I used a Tandberg TCD-310 MkII and a Tandberg TCD440A since the early '80s and still own them. They were full of neat design tricks, sounded as good as anything out there at the time, rewound a cassette faster than anything ever made, and were built like tanks. But to maintain peak performance they were a bit tweaky, and things did get flakey after many years of service -- I can't remember how many hundreds of dollars my Tandberg repairman got over the years. The 440A was designed in the early days of metal tape so didn't take full advantage of that format. I finally gave up keeping them fully functional and rather than having them totally overhauled for even more bucks, bought a new Nak DR10 and a slightly used DR1, their final generation of decks.
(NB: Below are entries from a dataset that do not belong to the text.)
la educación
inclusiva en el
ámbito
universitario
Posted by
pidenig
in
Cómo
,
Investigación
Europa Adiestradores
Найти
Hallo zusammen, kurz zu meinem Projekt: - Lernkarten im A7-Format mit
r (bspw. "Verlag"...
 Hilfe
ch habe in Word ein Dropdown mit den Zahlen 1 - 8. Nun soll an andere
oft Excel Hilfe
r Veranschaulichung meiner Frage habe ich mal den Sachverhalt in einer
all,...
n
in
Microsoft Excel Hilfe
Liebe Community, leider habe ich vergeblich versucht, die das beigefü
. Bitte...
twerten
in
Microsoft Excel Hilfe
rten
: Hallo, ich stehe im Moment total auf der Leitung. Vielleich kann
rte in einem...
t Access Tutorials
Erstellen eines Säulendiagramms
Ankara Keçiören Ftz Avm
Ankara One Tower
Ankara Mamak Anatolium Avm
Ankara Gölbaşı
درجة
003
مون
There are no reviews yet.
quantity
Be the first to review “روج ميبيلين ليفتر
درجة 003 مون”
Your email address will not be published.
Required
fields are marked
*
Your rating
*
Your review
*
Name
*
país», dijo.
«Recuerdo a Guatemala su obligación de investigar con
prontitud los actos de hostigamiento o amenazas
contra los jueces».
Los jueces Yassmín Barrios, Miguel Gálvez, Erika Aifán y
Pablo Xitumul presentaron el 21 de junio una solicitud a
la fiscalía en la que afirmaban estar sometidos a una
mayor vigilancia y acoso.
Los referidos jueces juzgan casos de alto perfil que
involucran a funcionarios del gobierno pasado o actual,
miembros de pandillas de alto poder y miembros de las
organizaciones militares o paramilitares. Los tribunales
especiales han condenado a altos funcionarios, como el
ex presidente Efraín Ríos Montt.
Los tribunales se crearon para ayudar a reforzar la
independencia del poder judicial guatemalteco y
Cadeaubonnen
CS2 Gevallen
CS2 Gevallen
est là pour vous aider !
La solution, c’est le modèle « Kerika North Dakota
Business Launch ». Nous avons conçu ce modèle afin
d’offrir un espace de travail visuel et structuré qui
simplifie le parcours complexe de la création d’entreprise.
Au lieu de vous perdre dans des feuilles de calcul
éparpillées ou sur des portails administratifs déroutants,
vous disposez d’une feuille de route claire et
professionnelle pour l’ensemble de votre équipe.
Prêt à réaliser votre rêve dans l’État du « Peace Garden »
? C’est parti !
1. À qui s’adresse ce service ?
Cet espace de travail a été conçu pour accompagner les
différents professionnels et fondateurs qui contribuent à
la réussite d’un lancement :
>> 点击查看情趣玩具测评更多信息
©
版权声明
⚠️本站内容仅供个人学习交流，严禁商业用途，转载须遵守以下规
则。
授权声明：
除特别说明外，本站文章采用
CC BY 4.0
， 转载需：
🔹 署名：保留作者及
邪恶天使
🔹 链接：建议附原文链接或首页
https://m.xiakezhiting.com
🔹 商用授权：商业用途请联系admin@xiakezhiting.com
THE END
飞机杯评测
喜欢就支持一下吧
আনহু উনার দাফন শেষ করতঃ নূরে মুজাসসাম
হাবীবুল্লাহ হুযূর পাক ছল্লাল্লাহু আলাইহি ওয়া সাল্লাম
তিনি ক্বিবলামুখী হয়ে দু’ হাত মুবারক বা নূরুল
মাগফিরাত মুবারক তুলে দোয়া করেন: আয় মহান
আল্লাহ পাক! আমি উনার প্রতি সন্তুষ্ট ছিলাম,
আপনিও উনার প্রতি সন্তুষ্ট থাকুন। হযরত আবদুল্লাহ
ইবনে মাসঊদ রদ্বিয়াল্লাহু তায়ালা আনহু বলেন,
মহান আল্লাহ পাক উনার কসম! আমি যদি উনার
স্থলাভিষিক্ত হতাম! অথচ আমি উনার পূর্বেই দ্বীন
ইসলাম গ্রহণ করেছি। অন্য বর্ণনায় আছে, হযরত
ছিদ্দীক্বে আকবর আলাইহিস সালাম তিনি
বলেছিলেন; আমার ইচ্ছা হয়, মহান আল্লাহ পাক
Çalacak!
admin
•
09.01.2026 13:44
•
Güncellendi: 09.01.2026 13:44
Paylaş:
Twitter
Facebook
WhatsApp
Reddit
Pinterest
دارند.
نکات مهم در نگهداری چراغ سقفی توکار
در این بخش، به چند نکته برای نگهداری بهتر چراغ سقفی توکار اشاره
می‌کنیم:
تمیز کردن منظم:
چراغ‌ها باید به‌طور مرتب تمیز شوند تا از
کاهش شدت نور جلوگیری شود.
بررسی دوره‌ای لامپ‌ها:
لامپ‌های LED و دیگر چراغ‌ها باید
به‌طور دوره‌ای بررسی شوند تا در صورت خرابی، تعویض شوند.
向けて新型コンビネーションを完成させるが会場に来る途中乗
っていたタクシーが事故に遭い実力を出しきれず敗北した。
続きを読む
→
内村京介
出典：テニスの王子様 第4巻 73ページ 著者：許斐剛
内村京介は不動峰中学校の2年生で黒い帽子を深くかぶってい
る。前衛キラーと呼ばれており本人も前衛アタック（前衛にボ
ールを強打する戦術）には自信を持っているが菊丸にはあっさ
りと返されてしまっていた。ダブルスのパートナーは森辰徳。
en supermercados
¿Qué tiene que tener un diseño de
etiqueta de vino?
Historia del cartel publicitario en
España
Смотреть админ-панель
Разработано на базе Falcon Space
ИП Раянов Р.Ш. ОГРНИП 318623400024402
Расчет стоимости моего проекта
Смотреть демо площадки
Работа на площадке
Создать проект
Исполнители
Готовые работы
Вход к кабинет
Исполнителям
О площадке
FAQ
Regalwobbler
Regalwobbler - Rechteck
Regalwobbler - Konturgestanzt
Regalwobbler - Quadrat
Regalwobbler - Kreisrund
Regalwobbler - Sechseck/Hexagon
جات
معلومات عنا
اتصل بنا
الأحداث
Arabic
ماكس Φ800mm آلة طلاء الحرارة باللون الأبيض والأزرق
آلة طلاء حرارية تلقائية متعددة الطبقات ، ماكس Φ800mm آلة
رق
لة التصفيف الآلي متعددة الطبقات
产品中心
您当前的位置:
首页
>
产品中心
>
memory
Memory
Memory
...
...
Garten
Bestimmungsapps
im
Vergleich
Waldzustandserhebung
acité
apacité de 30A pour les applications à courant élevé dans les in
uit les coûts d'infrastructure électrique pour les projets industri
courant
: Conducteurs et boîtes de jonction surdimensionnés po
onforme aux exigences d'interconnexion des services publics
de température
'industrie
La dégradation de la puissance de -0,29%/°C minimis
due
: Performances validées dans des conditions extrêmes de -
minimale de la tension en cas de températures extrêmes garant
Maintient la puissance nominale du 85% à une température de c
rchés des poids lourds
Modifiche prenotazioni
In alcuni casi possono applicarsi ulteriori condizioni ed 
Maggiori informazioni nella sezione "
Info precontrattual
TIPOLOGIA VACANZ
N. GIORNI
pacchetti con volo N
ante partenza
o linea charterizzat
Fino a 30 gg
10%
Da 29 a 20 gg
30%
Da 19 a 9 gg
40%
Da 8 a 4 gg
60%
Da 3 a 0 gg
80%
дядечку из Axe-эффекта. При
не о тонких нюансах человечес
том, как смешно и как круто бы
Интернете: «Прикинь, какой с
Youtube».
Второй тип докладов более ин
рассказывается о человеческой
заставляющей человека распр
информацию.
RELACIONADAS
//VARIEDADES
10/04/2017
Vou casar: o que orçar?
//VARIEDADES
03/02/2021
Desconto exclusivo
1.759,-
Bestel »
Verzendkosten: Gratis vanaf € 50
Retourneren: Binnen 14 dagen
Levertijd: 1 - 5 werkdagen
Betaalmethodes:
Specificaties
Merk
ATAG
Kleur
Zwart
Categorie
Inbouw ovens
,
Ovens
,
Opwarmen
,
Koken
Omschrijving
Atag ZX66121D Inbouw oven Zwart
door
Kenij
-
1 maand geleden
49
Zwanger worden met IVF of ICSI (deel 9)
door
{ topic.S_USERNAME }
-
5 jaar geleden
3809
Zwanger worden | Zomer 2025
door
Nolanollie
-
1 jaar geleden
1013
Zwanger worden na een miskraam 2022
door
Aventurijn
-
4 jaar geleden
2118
This took me well into the '90s and presumably everything Nak had learned about making tape decks. The flutter spec is half of what Tandberg spec'd, and that gave me the biggest sonic improvement, a more focused soundstage -- even with tapes made on the Tandbergs. I can dial in any tape to sound perfect, but I do miss the Tandberg build quality, excellent mic inputs, rewind speed -- good as the Naks perform, they look and feel like any other Japanese mass-market electronics.
I would agree there were some excellent tour-de-force decks by several Japanese mfgs into the late '80s, but as a poster said, they'd by now benefit by going through and replacing some of the cheap caps and components to keep them at their prime. The NAD 6300 was also a great deck combining Dyneq and HX-pro, but let down by a cheap clunky transport. I haven't seriously heard the final generation of Tandbergs (3014, 910) but would bet they're as good as anything out there.
Finally why no mention of the Nak DR1? I suppose I could find out on Naks.com, but despite lacking the auto-biasing and a couple features of the earlier-gen ZX9 and Dragon, it seems they retained the most useful features with newer electronics and transports of the '90s vs '80s to make a deck that should at least equal their previous generation models for a $930 msrp.